A major contributing factor in the appearance of hypopigmented acne scarring is the contrast between the hypopigmented scars and surrounding skin. Hypopigmented scarring does not tan and will be contrasted against any surrounding areas of hyperpigmentation. Treatment should begin with sunblocks, bleaching preparations and any other required procedures.
A number of smaller studies and case reports have looked at hypopigmented scarring and suggest that the non-ablative 1550 nm laser may have some efficacy in treating these scars.
Another new mid-infrared wavelength, Thulium laser (1927 nm) is a superficial, non-ablative, fractional device and may be interesting for the treatment of post-inflammatory hyperpigmentation and melasma which commonly complicate acne or highlight hypopigmented scarring. In this circumstance, the hyperpigmented areas would be treated, decreasing the contrast between these and the hypopigmented scars.
Hypopigmented scarring has been reasonably refractory to treatment, although pigment transfer procedures have been attempted. There are a number of techniques utilized for treatment of vitiligo that may be useful in the treatment of hypopigmented scarring. Minigrafting holds some promise and epidermal suspensions both cultured and immediate non-cultured may also be useful. Re-Cell ® (Avita Medical Northbridge, CA) is a semi-automated kit that provides an immediately available, autologous, non-cultured epidermal suspension. Melanocytes in the suspension promote reintroduction of pigmentation into hypopigmented regions.
Pigment specific lasers and possibly intense pulsed lights as well as the Thulium 1927 nm fractionated laser, sun blocks and bleaching preparations remain the most likely to succeed with pigmented acne scars. This type of scarring is often little more than post-inflammatory hyperpigmentation although in some darker skin types it is a particularly long-lasting issue.
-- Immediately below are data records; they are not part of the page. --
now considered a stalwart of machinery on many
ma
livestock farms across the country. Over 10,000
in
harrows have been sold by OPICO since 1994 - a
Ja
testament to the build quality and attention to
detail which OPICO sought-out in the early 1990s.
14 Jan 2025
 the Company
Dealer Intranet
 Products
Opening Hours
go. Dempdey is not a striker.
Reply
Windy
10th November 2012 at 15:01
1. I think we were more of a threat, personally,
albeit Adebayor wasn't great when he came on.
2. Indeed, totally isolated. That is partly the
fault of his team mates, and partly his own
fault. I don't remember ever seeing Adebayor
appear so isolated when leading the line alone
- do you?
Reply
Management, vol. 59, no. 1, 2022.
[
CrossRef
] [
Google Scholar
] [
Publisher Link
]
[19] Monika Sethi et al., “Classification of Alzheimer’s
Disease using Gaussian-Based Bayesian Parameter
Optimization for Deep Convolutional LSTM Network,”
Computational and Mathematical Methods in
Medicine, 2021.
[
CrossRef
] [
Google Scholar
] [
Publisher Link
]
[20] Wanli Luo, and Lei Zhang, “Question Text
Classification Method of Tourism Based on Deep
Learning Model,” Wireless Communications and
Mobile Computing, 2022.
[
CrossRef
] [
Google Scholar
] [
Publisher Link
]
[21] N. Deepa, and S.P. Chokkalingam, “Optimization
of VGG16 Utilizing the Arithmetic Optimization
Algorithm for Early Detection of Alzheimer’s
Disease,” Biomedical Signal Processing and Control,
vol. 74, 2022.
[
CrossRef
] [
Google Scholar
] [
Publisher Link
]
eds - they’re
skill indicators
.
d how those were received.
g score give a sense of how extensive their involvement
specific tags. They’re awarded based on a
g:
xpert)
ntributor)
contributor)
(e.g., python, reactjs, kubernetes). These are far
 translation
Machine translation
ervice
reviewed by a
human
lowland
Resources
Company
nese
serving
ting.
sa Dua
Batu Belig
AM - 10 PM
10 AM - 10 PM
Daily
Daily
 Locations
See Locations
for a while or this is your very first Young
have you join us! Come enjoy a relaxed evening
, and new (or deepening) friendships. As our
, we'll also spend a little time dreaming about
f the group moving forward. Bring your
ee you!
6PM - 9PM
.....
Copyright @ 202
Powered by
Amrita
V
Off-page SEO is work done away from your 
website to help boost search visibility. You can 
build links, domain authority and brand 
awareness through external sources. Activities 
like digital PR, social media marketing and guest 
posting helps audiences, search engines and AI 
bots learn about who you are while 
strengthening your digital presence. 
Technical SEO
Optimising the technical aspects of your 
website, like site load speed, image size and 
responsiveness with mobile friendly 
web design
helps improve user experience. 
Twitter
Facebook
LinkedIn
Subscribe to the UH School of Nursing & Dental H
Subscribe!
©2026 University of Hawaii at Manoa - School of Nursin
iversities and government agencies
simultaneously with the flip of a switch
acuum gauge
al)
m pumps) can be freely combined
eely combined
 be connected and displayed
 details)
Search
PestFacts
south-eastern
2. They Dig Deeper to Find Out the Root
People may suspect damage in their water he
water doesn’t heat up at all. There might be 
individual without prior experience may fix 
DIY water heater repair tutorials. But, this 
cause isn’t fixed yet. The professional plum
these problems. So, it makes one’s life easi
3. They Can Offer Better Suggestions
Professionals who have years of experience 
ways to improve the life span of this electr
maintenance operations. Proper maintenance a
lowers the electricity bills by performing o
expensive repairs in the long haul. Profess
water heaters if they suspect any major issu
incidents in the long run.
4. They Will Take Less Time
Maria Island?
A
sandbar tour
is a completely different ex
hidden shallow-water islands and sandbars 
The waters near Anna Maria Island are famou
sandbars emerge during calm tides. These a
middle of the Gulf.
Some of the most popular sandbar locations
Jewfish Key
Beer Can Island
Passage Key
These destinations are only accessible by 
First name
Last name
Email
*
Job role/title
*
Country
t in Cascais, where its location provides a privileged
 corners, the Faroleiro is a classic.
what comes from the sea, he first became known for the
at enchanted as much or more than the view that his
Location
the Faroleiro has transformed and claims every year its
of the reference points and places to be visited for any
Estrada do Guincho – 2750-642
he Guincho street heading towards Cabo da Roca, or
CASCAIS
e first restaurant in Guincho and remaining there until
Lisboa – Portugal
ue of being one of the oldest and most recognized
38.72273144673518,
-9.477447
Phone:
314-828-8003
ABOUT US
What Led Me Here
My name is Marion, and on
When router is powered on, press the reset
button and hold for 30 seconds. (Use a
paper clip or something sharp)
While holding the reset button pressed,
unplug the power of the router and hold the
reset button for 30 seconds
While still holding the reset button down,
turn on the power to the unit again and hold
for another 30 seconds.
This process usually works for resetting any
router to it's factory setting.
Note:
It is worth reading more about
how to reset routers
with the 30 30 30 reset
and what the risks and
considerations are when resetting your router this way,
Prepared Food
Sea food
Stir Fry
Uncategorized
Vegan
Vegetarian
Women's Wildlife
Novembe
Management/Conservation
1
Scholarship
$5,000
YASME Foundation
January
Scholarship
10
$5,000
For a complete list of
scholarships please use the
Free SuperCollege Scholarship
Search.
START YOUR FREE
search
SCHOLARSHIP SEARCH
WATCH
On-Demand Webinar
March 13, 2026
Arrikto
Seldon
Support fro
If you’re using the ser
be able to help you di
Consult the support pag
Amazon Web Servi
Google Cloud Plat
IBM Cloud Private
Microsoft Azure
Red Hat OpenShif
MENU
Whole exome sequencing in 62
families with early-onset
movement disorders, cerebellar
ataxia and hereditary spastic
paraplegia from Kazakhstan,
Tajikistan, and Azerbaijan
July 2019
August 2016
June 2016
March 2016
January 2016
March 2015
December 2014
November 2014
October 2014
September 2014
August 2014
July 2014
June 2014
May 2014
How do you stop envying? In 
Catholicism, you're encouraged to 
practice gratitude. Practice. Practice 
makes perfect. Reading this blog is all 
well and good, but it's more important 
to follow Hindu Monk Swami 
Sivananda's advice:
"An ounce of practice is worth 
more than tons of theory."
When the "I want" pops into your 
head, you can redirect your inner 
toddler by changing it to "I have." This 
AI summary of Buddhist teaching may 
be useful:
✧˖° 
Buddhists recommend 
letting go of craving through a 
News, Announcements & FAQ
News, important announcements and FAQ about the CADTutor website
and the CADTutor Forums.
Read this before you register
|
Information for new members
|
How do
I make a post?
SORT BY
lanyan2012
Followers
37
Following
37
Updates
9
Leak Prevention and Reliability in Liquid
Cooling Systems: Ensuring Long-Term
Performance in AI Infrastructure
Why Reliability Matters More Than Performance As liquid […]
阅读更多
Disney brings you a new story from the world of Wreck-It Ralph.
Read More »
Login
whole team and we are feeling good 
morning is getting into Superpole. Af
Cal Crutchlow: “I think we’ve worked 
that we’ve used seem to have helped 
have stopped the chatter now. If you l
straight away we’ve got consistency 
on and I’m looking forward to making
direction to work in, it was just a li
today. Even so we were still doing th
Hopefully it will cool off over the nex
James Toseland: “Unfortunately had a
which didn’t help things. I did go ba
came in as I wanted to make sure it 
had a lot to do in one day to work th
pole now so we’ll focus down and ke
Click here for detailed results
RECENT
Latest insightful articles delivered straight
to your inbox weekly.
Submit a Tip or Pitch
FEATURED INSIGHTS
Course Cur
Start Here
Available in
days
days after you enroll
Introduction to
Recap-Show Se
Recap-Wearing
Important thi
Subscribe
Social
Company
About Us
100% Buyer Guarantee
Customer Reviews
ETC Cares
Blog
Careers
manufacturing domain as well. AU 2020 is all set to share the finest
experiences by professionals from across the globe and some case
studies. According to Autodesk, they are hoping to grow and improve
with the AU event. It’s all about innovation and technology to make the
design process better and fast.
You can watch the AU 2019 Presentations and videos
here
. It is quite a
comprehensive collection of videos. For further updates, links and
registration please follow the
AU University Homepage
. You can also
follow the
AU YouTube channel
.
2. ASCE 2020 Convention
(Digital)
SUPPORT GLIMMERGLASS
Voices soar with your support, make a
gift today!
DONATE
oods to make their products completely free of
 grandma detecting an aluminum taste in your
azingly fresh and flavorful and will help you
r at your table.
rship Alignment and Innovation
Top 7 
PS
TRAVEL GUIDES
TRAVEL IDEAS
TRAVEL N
Darker skinned patients may not be used to wearing sun protection, so they should be instructed specifically that they would need daily broad-spectrum sun protection.
Grade II acne scarring ( Fig. 20.5 ) is again mainly concerned with the skin surface. It is mild, atrophic or hypertrophic disease, which may not be obvious at a social distance (such as talking to someone in normal lighting) and is easily covered with make-up.
This type of scarring alters collagen reflectance in the scarred dermis, causing the loss of an even skin glow from shadows cast by the scars. This is particularly obvious to patients looking in the mirror or with lighting from above. Usually this is mild atrophic disease but occasionally mild papular acne scarring will produce small protuberances especially on the nose or chin.
In the facial reconstruction paradigm, skin surface improvement is achieved by increasing or reducing collagen. Mild volume changes such those offered by superficial dermal fillers like hyaluronic acids are also useful. Using our paradigm of surface, volume, movement, and surgical approaches, all of the approaches below are possible either as isolated treatments, or in combination. Most require multiple treatments and all may be used for multiple scars or localized areas although fillers are more applicable for localized disease.